General characteristics
- Class & type: Arabe-class destroyer
- Displacement: 685 t (674 long tons)
- Length: 82.26 m (269 ft 11 in) (o/a); 79.4 m (260 ft 6 in) (p/p);
- Beam: 7.33 m (24 ft 1 in)
- Draft: 2.39 m (7 ft 10 in)
- Installed power: 4 Kampon water-tube boilers; 10,000 PS (7,400 kW; 9,900 shp);
- Propulsion: 3 shafts; 3 triple-expansion steam engines
- Speed: 29 knots (54 km/h; 33 mph)
- Range: 2,000 nmi (3,700 km; 2,300 mi) at 12 knots (22 km/h; 14 mph)
- Complement: 109
- Armament: 1 × single 120 mm (4.7 in) gun; 4 × single 76 mm (3 in) guns; 2 × twin 450 mm (17.7 in) torpedo tubes;

= French destroyer Bambara =

Destroyer of the French Navy

The French destroyer Bambara was one of a dozen s built for the French Navy in Japan during the First World War.

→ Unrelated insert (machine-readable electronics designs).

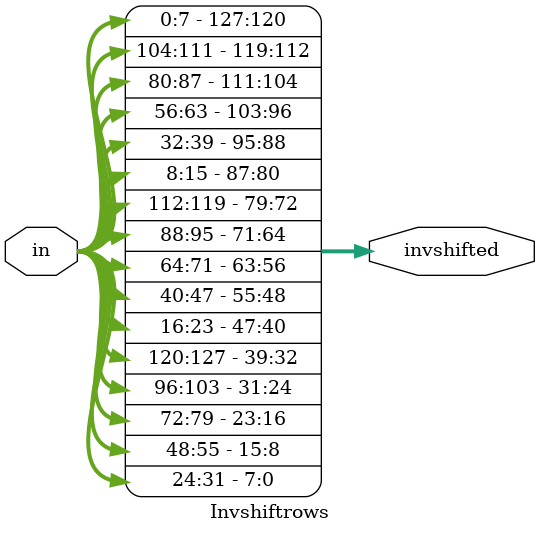
<source format=v>
module Invshiftrows(input [0:127] in, output [0:127] invshifted);
    // 1st row: No shifting
    assign invshifted[0+:8] = in[0+:8];
    assign invshifted[32+:8] = in[32+:8];
    assign invshifted[64+:8] = in[64+:8];
    assign invshifted[96+:8] = in[96+:8];

    // 2nd row: Shifted one byte to the right
    assign invshifted[8+:8] = in[104+:8];
    assign invshifted[40+:8] = in[8+:8];
    assign invshifted[72+:8] = in[40+:8];
    assign invshifted[104+:8] = in[72+:8];

    // 3rd row: Shifted two bytes to the right
    assign invshifted[16+:8] = in[80+:8];
    assign invshifted[48+:8] = in[112+:8];
    assign invshifted[80+:8] = in[16+:8];
    assign invshifted[112+:8] = in[48+:8];

    // 4th row: Shifted three bytes to the right
    assign invshifted[24+:8] = in[56+:8];
    assign invshifted[56+:8] = in[88+:8];
    assign invshifted[88+:8] = in[120+:8];
    assign invshifted[120+:8] = in[24+:8];
endmodule

</source>
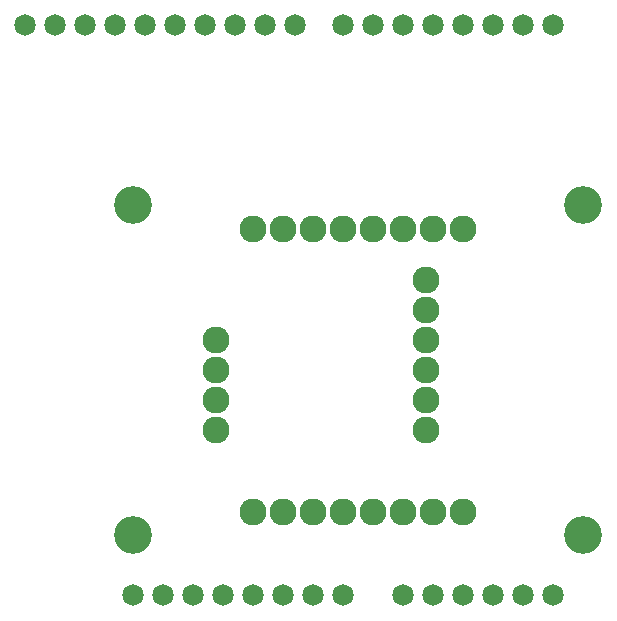
<source format=gbs>
G04 DipTrace 2.3.1.0*
%INminishiftjig_BottomMask.gbs*%
%MOIN*%
%ADD21C,0.126*%
%ADD31C,0.0899*%
%ADD33C,0.0719*%
%FSLAX44Y44*%
G04*
G70*
G90*
G75*
G01*
%LNBotMask*%
%LPD*%
D33*
X8187Y4937D3*
X9187D3*
X10187D3*
X11187D3*
X12187D3*
X13187D3*
X14187D3*
X15187D3*
X17187D3*
X18187D3*
X19187D3*
X20187D3*
X21187D3*
X22187D3*
Y23937D3*
X21187D3*
X20187D3*
X19187D3*
X18187D3*
X17187D3*
X16187D3*
X15187D3*
X13587D3*
X12587D3*
X11587D3*
X10587D3*
X9587D3*
X8587D3*
X7587D3*
X6587D3*
X5587D3*
X4587D3*
D31*
X12187Y7713D3*
X13187D3*
X14187D3*
X15187D3*
X16187D3*
X17187D3*
X18187D3*
X19187D3*
Y17161D3*
X18187D3*
X17187D3*
X16187D3*
X15187D3*
X14187D3*
X13187D3*
X12187D3*
X17937Y14437D3*
Y13437D3*
D21*
X23187Y17937D3*
Y6937D3*
X8187Y17937D3*
Y6937D3*
D31*
X17937Y15437D3*
X10937Y10437D3*
X17937D3*
Y12437D3*
X10937Y13437D3*
Y12437D3*
X17937Y11437D3*
X10937D3*
M02*

</source>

==Design and description==
The Arabe-class ships had an overall length of 82.26 m, a length between perpendiculars of 79.4 m a beam of 7.33 m, and a draft of 2.39 m. The ships displaced 865 t at normal load. They were powered by three vertical triple-expansion steam engines, each driving one propeller shaft, using steam provided by four mixed-firing Kampon Yarrow-type boilers. The engines were designed to produce 10000 PS, which would propel the ships at 29 kn. During their sea trials, the Arabe class reached 29.16–30.44 kn. The ships carried enough coal and fuel oil which gave them a range of 2000 nmi at 12 kn. Their crew consisted of 5 officers and 104 crewmen.

The main armament of the Arabe-class ships was a single Type 41 12 cm gun, mounted before the bridge on the forecastle. Their secondary armament consisted of four Type 41 76 mm guns in single mounts; two of these were positioned abreast the middle funnel and the others were on the centerline further aft. One of these latter guns was on a high-angle mount and served as an anti-aircraft gun. The ships carried two above-water twin mounts for 450 mm torpedo tubes. In 1917–18, a rack for eight 75 kg depth charges was added.

==Construction and career==
Bambara was ordered from Kure Naval Arsenal and was launched on 20 June 1917 and was completed later that year. She was stricken on 18 August 1933 and subsequently broken up for scrap.